Remember Trump promised, “I am going to take care of everybody … Everybody’s going to be taken care of much better than they’re taken care of now.” Right. The only policy the GOP has is repeal of Obamacare and they haven’t done that.
So with all this running room to maneuver on a fundamentally important issue for millions of Americans Democrats are debating who can raise taxes the most to fund “Medicare for All.” The plan is not only unrealistic because it can’t been enacted, but also because it cedes the health care issue to a president who can’t remotely articulate a true policy but can say “socialism.”
It turns out that the worst president in modern times, even one who is a narcissistic sociopath, will beat a socialist every time.
Meanwhile, Democrats are focused on macro contests in Iowa and New Hampshire, two of the least representative states in the nation, as the means of winnowing their gang of potential candidates.

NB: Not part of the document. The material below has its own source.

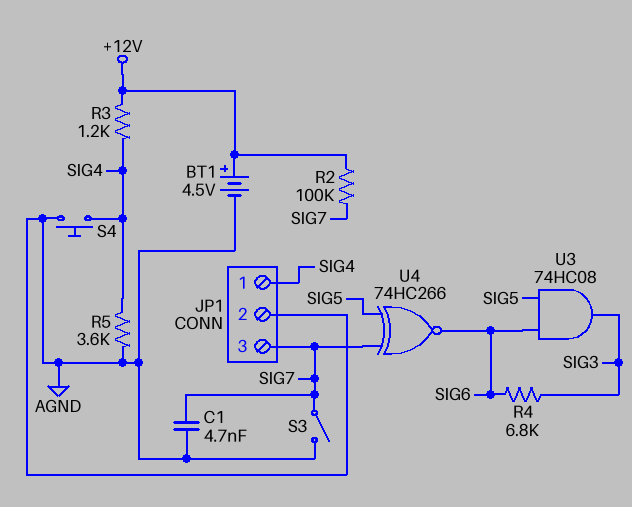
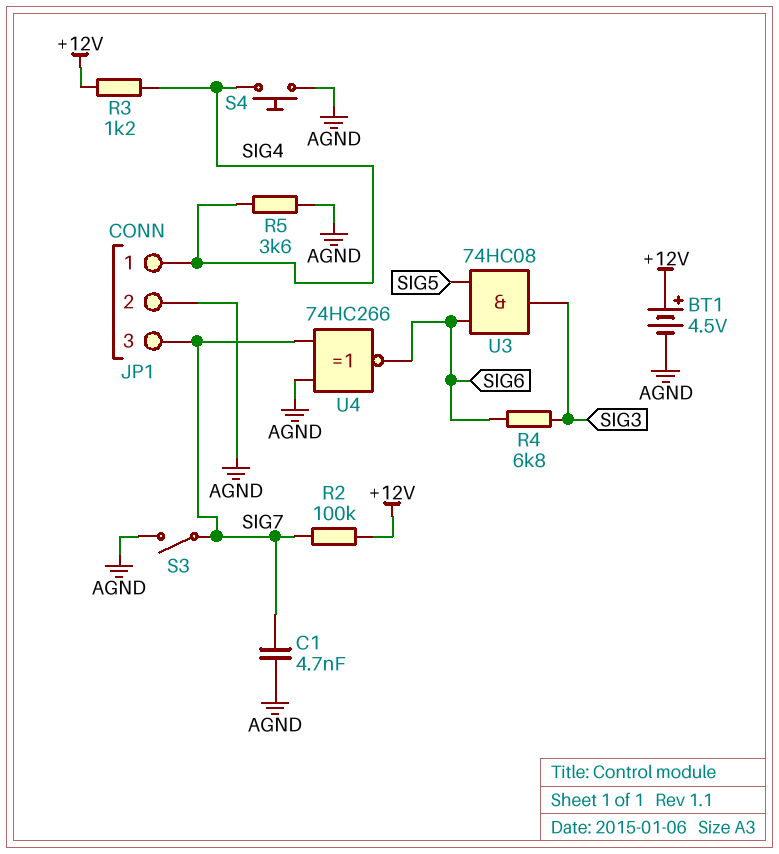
U4: XNOR 74HC266 (in SIG5, in SIG7, out SIG6) -> XNOR 74HC266 (in AGND, in SIG7, out SIG6)

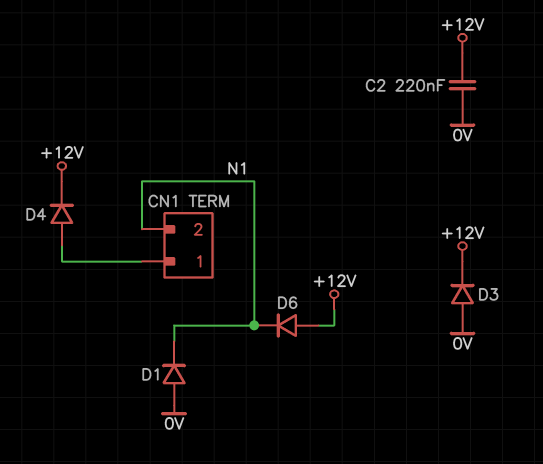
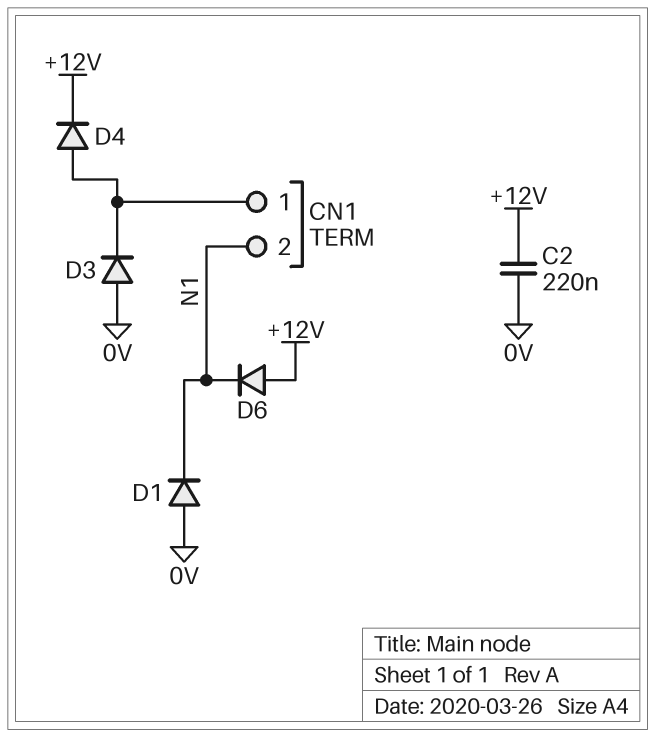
D3: diode (A 0V, K +12V) -> diode (A 0V, K CN1/1)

Jimmy Carter, who most Americans now regard as a not particularly skillful president, but a remarkable former president, needs to share some of the blame for why we place such outsized importance on Iowa. Democratic presidential candidates who couldn’t find Dubuque on a map two years ago can now not only locate the river town on the Mississippi but also name the local party chair in Osceola County, population 6,040.
Former vice president Walter Mondale once disavowed any presidential ambitions – it was fake news – when he said, “Life is too short to be spent in Holiday Inns,” but that’s what you do in Iowa.
Until Carter in 1976 made the curious, which is say insane Iowa caucus process central to selecting presidential nominees the quaint local tradition was, well, a quaint local tradition. Now the political universe turns on the latest Iowa Poll and whether Biden is slipping or Mayor Pete surging.
I like Iowa. I worked there years ago at a small radio station where I interviewed Rosalyn Carter late in 1975. But I’m still not sure a few thousand people gathered at a school gymnasium in Waukon or at a Lutheran Church in Corning is the best method to select the next Democratic candidate who has a minor charge: save the country.
For one thing the logistics of getting people out from in front of the television on a Monday night in February in Iowa is a daunting challenge. As one organizer recently told the Des Moines Register, “It’s like … trying to plan a wedding reception at the same time at 86 locations and you don’t know who’s going to show up.”
No sane political party – at least no organized one – would select candidates this way. And no organized party confronted with one overriding objective in less than a year would flirt with let alone adopt some of the positions Democrats are espousing.
“Medicare for All” may be the undoing of some Democratic primary candidates and, if so, they deserve the undoing. Come on, Iowa!
Democrats, at least some of them, seem to have forgotten that they don’t need a policy prescription for every single issue confronting the world. They just need to not scare a lot of Americans who are dog-tired of Trumpian nonsense and incompetence and are looking for a change, but not a scary change.
Democrats need to remember their task is to defeat a historically unpopular president by realistic appeals to women, young people and Latino and African-American voters who are repulsed by Trump’s chaos, lying and corruption. The old white guy crowd is lost to Democrats, but the right Democrat can appeal to the remaining genuine swing voters who will take a dim view of a plan that eradicates 150 million private health insurance plans and raises taxes to do it.